• _Provided text_
Agriculture minister Piet Adema announced in March 2024 that the European Commission was working on a plan to allow organic fertilizer to be used as a raw material for an artificial fertilizer called "REcovered Nitrogen from manURE" or "renure", which would alleviate the Dutch manure surplus. The Dutch government had lobbied for such an authorization, and a pilot had been conducted in the Netherlands since 2009. Het Financieele Dagblad later reported that no correct overall accounting of inputs and outputs existed and that some sites had been penalized by local governments for violations. Adema failed to get additional concessions from European Commissioner Virginijus Sinkevičius for extensive dairy farmers, previously able to spread all manure over their land.

The four coalition parties – the PVV, VVD, NSC, and BBB – requested Adema to hold off on a buyout scheme for farmers because of the ongoing cabinet formation. Adema responded that urgency was required to prevent farms from going bankrupt and that no easy and painless solutions to the manure crisis existed. Member of parliament Cor Pierik of the Farmer–Citizen Movement (BBB) pressed him to renegotiate with the European Commission, but Adema stated that there was no possibility for extending the Netherlands's legal exemption from the Nitrates Directive. On 5 April 2024, Adema presented his plans, aimed at reducing the livestock population to avert price hikes for manure disposal. The plans included a voluntary buyout scheme for 2025–2029 targeting farmers willing to cease their business and a limit on cattle density of 3 /ha starting in 2032. For every sale of rights to hold farm animals, the government would skim off 30% of the rights. Adema also proposed setting standards to reduce the protein level in cattle feed, thereby lowering the nitrogen content of manure, and raising subsidies for preserving grassland, which retains more nitrogen compared to cropland.

Ahead of a debate in the House of Representatives, four farmers organizations presented an alternative plan that included a compensation scheme for voluntary reductions in the livestock population. In return, they demanded that the European Commission delay the phasing out of the manure derogation. A majority of the House, consisting of the VVD, NSC, GroenLinks–PvdA, D66, CDA, and CU, voiced their support for Adema's plans. The PVV and BBB were in opposition, with Caroline van der Plas (BBB) calling a buyout scheme unacceptable. Van der Plas also opposed the voluntary compensation scheme proposed by the farmers organizations.

=== Schoof cabinet ===
The PVV, VVD, NSC, and BBB presented their coalition agreement on 16 May 2024. It did not include Adema's proposals, and the governing coalition instead planned to renegotiate the phasing out of the manure derogation with the European Commission.

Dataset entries
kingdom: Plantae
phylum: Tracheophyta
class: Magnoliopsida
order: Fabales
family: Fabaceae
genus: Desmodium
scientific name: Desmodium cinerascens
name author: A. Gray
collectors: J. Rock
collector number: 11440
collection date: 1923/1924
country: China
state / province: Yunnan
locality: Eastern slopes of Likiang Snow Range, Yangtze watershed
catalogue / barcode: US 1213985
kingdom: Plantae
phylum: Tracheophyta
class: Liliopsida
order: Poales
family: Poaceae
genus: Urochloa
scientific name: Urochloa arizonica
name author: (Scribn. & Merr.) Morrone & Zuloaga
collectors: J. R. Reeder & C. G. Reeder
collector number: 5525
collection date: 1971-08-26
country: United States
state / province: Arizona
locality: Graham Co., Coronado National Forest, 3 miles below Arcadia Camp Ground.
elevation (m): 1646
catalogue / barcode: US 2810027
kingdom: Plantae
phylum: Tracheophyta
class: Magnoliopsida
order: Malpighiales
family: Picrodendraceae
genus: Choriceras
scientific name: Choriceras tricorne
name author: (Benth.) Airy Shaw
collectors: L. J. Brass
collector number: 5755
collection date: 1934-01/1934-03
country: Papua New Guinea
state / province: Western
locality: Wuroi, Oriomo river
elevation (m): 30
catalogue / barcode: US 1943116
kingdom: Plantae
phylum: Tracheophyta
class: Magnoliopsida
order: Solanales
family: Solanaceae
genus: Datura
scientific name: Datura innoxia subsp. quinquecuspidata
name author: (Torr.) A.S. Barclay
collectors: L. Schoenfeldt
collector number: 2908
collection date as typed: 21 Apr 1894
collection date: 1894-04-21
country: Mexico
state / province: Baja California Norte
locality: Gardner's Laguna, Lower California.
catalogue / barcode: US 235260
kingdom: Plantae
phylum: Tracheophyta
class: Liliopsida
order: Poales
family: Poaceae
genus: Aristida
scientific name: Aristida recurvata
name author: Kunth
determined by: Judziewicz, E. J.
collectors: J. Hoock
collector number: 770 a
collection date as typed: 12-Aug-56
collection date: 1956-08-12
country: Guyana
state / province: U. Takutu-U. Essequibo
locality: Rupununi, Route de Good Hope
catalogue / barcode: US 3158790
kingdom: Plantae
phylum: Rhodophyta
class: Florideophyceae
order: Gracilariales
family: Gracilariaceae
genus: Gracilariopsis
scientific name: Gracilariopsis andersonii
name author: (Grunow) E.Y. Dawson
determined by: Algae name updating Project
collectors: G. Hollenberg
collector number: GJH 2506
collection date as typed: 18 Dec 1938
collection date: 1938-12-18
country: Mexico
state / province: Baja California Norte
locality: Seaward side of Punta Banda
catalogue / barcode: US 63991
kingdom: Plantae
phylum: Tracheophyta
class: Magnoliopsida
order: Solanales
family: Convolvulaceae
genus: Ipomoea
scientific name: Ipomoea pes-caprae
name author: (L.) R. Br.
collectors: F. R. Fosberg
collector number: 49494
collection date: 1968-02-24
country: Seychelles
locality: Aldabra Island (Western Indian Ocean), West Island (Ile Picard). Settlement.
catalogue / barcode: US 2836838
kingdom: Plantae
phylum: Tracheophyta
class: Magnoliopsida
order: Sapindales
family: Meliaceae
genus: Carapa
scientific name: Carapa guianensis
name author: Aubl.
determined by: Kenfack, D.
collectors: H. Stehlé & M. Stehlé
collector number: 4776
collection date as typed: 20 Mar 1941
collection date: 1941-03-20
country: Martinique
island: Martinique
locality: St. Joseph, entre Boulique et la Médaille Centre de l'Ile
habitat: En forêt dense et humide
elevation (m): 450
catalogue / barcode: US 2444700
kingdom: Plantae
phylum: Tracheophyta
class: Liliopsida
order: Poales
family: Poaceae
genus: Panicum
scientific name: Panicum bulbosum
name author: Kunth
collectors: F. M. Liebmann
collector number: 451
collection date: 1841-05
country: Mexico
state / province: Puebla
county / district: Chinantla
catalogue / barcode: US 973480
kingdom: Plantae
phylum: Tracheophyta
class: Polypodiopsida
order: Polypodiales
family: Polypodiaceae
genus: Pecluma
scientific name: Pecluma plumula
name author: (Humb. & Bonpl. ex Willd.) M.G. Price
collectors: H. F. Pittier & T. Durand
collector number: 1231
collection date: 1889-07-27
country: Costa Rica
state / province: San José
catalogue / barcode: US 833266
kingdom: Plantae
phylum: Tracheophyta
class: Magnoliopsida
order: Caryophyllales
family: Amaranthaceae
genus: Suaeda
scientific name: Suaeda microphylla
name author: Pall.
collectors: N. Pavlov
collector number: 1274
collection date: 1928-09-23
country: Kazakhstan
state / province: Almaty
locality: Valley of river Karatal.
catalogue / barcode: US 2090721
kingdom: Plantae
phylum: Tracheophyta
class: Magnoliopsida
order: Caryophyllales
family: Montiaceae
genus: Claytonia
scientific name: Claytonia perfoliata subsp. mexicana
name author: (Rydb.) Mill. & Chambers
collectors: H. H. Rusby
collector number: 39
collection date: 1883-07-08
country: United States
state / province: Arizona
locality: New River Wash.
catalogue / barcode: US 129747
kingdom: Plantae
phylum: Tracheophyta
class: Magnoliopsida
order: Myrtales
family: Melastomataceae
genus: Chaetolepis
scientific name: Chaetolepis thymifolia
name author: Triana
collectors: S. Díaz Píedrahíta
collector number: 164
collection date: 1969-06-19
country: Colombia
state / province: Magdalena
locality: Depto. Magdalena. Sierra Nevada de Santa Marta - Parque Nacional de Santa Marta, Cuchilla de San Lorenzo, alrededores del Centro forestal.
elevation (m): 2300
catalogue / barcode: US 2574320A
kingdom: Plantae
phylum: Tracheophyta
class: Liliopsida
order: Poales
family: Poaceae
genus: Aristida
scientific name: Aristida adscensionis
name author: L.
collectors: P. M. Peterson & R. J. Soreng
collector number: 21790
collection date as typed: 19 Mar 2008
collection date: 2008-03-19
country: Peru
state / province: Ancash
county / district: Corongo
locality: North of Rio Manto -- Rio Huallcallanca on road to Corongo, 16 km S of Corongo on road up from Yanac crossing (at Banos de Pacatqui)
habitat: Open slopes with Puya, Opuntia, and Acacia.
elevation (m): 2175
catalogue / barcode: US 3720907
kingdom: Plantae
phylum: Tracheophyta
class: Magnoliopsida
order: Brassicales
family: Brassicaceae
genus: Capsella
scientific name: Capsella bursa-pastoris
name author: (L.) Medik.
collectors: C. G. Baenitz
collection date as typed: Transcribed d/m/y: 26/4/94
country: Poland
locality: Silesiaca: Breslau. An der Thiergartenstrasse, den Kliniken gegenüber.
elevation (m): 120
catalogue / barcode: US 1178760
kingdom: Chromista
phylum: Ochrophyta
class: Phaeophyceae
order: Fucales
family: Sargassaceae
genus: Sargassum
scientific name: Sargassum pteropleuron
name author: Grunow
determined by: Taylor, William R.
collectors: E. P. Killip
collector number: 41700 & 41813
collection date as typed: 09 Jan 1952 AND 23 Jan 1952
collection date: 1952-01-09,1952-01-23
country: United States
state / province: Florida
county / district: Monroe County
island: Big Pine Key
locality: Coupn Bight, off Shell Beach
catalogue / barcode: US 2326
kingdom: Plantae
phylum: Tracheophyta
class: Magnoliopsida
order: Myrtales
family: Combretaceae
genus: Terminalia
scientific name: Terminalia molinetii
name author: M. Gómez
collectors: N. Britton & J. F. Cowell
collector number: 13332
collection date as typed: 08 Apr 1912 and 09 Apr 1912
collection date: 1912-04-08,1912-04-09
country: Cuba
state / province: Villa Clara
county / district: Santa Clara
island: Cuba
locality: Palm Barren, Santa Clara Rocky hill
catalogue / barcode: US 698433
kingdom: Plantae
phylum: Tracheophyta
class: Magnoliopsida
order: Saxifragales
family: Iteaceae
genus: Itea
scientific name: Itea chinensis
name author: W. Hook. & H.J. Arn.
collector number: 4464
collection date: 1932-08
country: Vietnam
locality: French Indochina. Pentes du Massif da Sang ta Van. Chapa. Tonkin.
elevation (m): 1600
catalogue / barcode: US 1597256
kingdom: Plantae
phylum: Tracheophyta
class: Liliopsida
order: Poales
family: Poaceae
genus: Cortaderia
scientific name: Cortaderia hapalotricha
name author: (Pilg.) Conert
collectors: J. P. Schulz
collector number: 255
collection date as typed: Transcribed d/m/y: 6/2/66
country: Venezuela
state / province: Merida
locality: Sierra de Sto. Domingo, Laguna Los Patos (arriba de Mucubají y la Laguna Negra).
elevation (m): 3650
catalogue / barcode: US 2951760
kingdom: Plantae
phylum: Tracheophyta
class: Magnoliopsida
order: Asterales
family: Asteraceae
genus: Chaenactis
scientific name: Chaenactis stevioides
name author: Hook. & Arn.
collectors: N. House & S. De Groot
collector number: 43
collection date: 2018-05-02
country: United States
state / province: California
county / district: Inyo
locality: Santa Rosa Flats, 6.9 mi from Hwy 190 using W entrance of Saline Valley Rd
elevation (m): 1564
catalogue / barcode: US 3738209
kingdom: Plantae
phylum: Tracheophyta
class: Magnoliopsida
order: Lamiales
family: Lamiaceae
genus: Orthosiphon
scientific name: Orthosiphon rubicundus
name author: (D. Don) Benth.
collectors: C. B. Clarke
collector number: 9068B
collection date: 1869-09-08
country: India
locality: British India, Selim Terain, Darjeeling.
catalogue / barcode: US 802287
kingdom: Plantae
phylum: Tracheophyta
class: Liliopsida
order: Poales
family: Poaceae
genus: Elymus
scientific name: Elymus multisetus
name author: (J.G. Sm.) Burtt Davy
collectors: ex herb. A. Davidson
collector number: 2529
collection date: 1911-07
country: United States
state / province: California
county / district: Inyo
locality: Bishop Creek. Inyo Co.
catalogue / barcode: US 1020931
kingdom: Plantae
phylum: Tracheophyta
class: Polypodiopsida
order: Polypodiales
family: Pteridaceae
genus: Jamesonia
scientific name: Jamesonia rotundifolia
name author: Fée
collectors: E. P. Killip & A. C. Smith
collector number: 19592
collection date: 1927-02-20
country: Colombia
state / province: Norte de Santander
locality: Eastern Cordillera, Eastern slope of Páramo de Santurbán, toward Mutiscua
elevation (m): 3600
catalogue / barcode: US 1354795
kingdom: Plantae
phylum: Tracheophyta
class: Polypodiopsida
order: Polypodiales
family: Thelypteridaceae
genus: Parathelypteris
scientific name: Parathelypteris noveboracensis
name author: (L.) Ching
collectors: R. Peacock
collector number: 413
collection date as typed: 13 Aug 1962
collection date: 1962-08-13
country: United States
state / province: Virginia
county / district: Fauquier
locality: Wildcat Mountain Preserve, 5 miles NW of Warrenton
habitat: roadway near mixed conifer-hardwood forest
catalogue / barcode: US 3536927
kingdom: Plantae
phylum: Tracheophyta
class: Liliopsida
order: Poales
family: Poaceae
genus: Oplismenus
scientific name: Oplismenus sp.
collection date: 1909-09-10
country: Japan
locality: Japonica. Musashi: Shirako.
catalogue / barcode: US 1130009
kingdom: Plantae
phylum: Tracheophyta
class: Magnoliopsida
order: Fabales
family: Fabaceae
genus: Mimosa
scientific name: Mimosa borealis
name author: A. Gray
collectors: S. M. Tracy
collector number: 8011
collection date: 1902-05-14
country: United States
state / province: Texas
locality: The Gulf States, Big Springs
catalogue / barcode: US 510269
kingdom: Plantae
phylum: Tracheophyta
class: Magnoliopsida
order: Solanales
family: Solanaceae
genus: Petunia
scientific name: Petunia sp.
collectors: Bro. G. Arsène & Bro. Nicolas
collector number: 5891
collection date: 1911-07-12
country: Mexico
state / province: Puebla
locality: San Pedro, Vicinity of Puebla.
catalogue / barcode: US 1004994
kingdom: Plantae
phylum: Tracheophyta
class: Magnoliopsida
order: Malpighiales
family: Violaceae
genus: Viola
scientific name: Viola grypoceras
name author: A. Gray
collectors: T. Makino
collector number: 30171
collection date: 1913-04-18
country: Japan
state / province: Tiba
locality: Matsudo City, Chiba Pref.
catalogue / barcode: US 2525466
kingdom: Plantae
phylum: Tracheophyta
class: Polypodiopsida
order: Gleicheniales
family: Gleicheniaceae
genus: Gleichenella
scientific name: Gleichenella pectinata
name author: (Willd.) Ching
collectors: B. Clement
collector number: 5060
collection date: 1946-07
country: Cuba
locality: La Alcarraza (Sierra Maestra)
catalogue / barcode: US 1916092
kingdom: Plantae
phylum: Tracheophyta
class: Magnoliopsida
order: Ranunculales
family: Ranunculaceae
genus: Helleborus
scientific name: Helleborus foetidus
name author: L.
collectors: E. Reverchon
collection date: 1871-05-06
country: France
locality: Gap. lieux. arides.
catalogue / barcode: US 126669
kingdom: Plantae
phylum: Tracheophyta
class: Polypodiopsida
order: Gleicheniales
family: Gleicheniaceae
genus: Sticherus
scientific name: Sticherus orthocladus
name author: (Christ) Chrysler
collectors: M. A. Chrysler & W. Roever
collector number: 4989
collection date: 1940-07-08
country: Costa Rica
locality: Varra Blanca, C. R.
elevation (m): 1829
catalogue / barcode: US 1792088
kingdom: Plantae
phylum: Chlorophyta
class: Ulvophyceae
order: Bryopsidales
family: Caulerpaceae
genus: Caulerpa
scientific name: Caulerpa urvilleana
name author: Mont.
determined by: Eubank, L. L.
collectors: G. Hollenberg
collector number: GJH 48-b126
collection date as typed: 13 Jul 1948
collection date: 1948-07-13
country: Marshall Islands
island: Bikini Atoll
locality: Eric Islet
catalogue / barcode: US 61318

• _Task requirements_
(1) Answer these questions using the text on the Dutch manure crisis.
(a) Since what year had a renure pilot been conducted in the Netherlands?
(b) What share of the rights would the government skim off for every sale of rights to hold farm animals?
(c) On what date did the PVV, VVD, NSC, and BBB present their coalition agreement?
(2) Set down the part of the text on the Dutch manure crisis between "Agriculture minister Piet" and "over their land.", inclusive.

• _Solutions to the exercise_
(1)
(a) Since 2009.
(b) 30% of the rights.
(c) On 16 May 2024.

(2)
Agriculture minister Piet Adema announced in March 2024 that the European Commission was working on a plan to allow organic fertilizer to be used as a raw material for an artificial fertilizer called "REcovered Nitrogen from manURE" or "renure", which would alleviate the Dutch manure surplus. The Dutch government had lobbied for such an authorization, and a pilot had been conducted in the Netherlands since 2009. Het Financieele Dagblad later reported that no correct overall accounting of inputs and outputs existed and that some sites had been penalized by local governments for violations. Adema failed to get additional concessions from European Commissioner Virginijus Sinkevičius for extensive dairy farmers, previously able to spread all manure over their land.